The weight of Yon's earlier ramblings began to sink in, even for him.

Its ability to kill them at will was not overstated.

In truth, they could go so far as to say they would be entirely at its mercy should they face it again.

"…which is why I need you to give me seven days," Cosmo said.

It was, without question, the most startling declaration they had ever heard from him.

So much so that none of them could even find a suitable response.

"Sure, our luck is sh*tty, but it's fortunate that, despite how dangerous it is, every Spire is still technically newborn in the grand scheme of things. Some shadow beasts are as old as the Conmundia itself, so this isn't even the most dangerous I've seen with my own eyes."

They wondered if he was bluffing, offering them hope where none could be found–

"Its dead zone hasn't spread very far, which means it hasn't consumed much of this 

boundary or amassed enough strength to pose a catastrophic threat. It's still within a tier I'm more than capable of neutralizing."
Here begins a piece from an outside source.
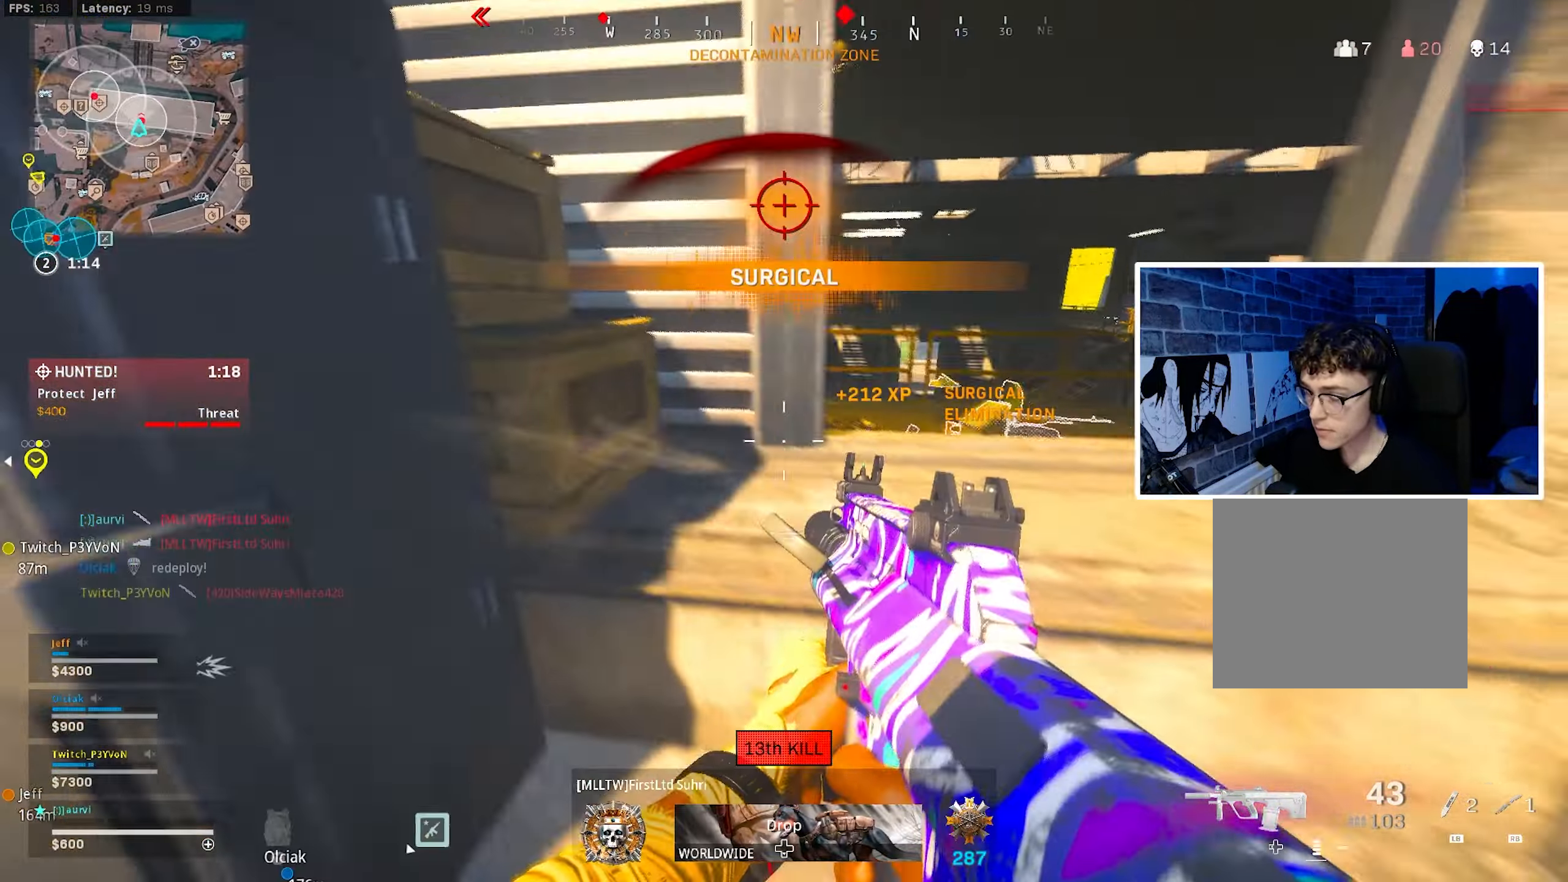
{"buttons": [], "left_stick": "up-right", "right_stick": "right", "events": [[83, "left_stick", "down"], [200, "right_stick", "left"], [317, "left_stick", "center"], [333, "TRIANGLE", "up"], [333, "right_stick", "center"], [383, "right_stick", "right"], [417, "left_stick", "up-right"]]}
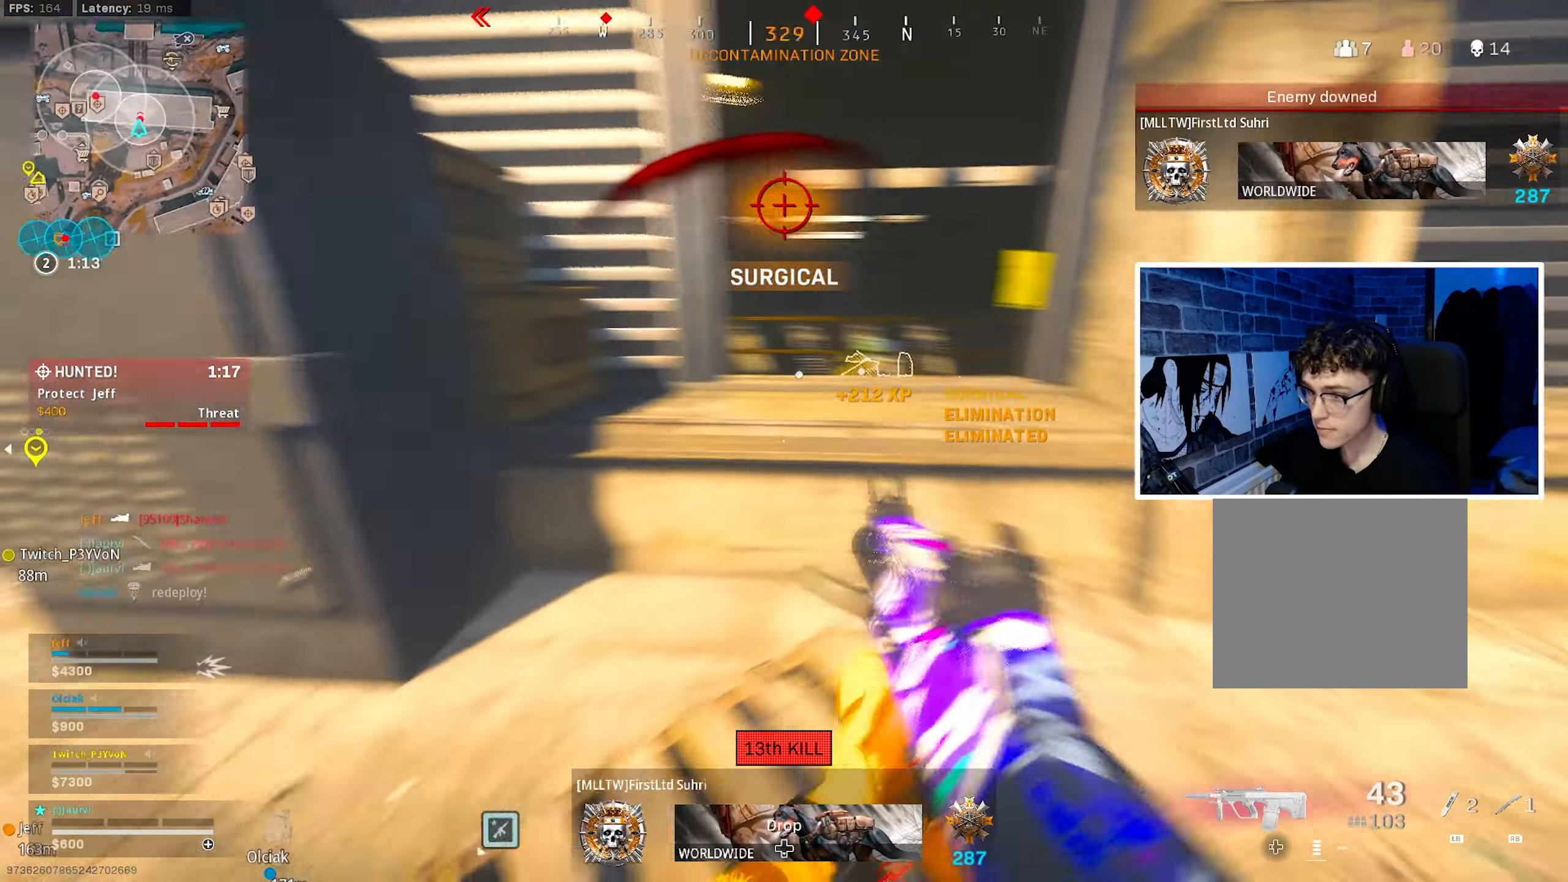
{"buttons": [], "left_stick": "center", "right_stick": "center", "events": [[17, "CROSS", "down"], [17, "left_stick", "up"], [67, "right_stick", "center"], [250, "CROSS", "up"], [267, "left_stick", "center"], [283, "right_stick", "down"], [367, "right_stick", "down-right"], [467, "right_stick", "center"]]}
–or if he truly wasn't the type to gamble their lives as chips at this crossroads, even when everything hinged on saving their comrades.

"While that's happening, you'll have to help me pry your friends from its grasp. That's not something I can manage while attempting to corner it. Clarisse still needs to open this boundary, and she wouldn't turn back, no matter how worried she might be. She'll see it through. That's why I'll have to rely solely on the three of you."

Was it truly possible?

"I hate to admit it, but it can keep pace with my gift–"

"Captain…" Tyson interrupted, his voice carrying more than one unspoken concern.

"…how likely is this to work?" Red pressed.

"Can we save them?" Yon completed the shared thought.

In response, Cosmo grinned.

"Yes. We can."

Another first.

As far as they could remember, there had never been an outcome he spoke of with such absolute certainty.

"I'm not very old," he continued. "In fact, compared to most other captains, even my void-age is closer to that of a toddler."

That much was evident.

No one could deny the immaturity that surfaced in his everyday demeanor.

And yet, there was always something else.

Even the least perceptive of them couldn't bring themselves to underestimate him.

"For seven days," he said, "I'm taking off the training wheels."

He met each of their gazes with absolute certainty.

"The means by which I earned this mantle. My cheat code." His smile sharpened. "I'll carve it into you, no matter what it takes."